Dans l’après-coup de mes massages tantriques, je vous propose en général de verbaliser ce que vous avez vécu pendant le massage.
Il y a une chose qui revient régulièrement : la frustration. Frustration de ne pas pouvoir me toucher, de ne pas pouvoir « donner », de ne pas pouvoir « rendre » les caresses.
Et j’ai envie de te parler de cela aujourd’hui.
Et de te proposer une réflexion sur le sujet.
Quand un client me dit cela, à l’intérieur de moi il y a une forme de tristesse. Je me dis que tu te sens redevable, que tu ne peux pas recevoir parce que cela crée une dette. Ça c’est la première chose.
La deuxième, c’est que j’entraperçois comme être dans la réception demande de lâcher l’action, lâcher le « vouloir ». Être en réception, c’est faire confiance. Et c’est accepter, aussi, de donner le pouvoir à l’autre.
Car oui, quand je te masse, j’ai le pouvoir d’une certaine manière.
Le pouvoir de te faire du bien.
Le pouvoir de toucher ton corps comme j’en ai envie sur le moment.
Cela implique un risque, réel. Le risque que j’abuse de ce pouvoir.
Et prendre ce risque, avec une inconnue, c’est difficile.
Oh bien sûr, la plupart d’entre vous me direz que « non, pas du tout, je n’ai pas peur ».
Être un homme, c’est mettre la peur sous le tapis, alors je n’attends pas forcément de toi que tu reconnaisses que tu as peur.
Mais avant d’être sur la défensive, prends le temps de sentir : comment c’est d’imaginer qu’une autre personne, moi en tant que masseuse, je peux faire tout ce que je veux avec ton corps ? Mets de côté les fantasmes porno, car il ne s’agit pas de cela. Respire, ferme les yeux, et laisse-toi sentir.
Tu es là, nu, vulnérable.
J’utilise mon corps entier pour masser le tien. Et tu es pieds et poings liés, tu ne peux pas bouger.
Que ressens-tu ? Du calme ? Ou au contraire, un peu d’angoisse ? De la frustration de ne pas pouvoir bouger ? Envie de fuir ? Du soulagement ? Autre chose encore ?
Bien évidemment, quand tu viens me voir pour un massage, tu es libre de tes mouvements. Mais dis-toi que la sensation peut être assez proche de cela.
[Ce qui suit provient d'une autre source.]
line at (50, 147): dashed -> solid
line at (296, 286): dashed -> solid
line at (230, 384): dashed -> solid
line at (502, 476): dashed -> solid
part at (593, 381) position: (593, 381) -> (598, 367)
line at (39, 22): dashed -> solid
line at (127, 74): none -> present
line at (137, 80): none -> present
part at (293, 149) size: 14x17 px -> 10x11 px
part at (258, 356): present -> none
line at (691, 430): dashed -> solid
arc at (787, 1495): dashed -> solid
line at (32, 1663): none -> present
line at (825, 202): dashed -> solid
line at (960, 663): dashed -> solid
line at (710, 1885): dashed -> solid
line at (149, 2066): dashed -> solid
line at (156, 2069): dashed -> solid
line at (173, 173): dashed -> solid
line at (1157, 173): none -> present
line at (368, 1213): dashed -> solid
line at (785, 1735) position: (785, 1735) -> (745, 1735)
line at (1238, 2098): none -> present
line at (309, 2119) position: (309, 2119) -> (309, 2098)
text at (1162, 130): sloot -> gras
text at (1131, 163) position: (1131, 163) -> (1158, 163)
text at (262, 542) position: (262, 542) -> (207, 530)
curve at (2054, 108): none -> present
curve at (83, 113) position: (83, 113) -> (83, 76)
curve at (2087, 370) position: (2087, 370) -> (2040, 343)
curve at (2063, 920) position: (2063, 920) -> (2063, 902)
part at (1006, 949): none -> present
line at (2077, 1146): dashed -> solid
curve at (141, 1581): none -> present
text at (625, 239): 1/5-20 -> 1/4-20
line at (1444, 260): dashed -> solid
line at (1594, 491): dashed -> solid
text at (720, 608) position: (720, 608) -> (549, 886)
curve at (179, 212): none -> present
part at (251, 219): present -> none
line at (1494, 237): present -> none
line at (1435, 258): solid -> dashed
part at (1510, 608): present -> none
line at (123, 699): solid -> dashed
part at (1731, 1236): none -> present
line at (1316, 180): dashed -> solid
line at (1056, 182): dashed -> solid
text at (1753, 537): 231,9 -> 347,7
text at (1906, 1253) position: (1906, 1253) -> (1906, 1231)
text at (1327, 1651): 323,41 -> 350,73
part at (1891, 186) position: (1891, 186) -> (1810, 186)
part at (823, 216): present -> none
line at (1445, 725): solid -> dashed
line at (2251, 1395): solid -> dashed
Cela s’appelle « être vulnérable », être « sans défense ».
C’est ce que propose le massage tantrique, lâcher les défenses, accepter de recevoir.
Me faire confiance, certes, mais te faire confiance aussi à toi-même.
Grandir en étant un garçon, c’est apprendre que pour être masculin, il faut rejeter la vulnérabilité. Rejeter la passivité. Agir plutôt que contempler. Crier plutôt que pleurer. Attaquer plutôt que vivre ses émotions.
Mais ceci est un mensonge.
On peut être un homme et se laisser traverser par toutes les émotions humaines, y compris la peur. On peut être un homme et embrasser sa vulnérabilité. Le courage, c’est avoir peur et être là malgré tout.
Dans le massage tantrique, on peut avoir peur de se rencontrer soi, parce que lâcher-prise, quand on a pas l’habitude, c’est être face à soi-même, et ça fait peur.
Lâcher-prise quand on a pas l’habitude, et peu d’hommes en ont l’habitude, c’est nouveau, c’est une sensation inconnue. Et l’inconnu, eh bien ça fait peur. A tous les humains sans exception, et être un homme aussi viril soit-il, ne protégera jamais de la peur.
Et ce lâcher-prise, cette vulnérabilité, c’est lorsqu’on l’accepte que des portes nouvelles s’ouvrent dans la sexualité. Des portes de connexion, de douceur, d’intensité, mais une intensité qui n’a rien à voir avec l’intensité du porno auquel tu es habitué. C’est à la fois rien d’extraordinaire, car il n’y a rien de spectaculaire dans le lâcher-prise, et à la fois je crois que cela nourrit l’âme bien plus que la plus sauvage des levrettes. Et c’est cool la levrette, il ne s’agit pas de dénigrer une chose pour en promouvoir une autre. Mais la levrette, c’est plus commun, tu peux y avoir accès très facilement. Le lâcher-prise et la vulnérabilité sont moins accessibles dans notre monde. Cela demande un cadre, de la sécurité, et du temps.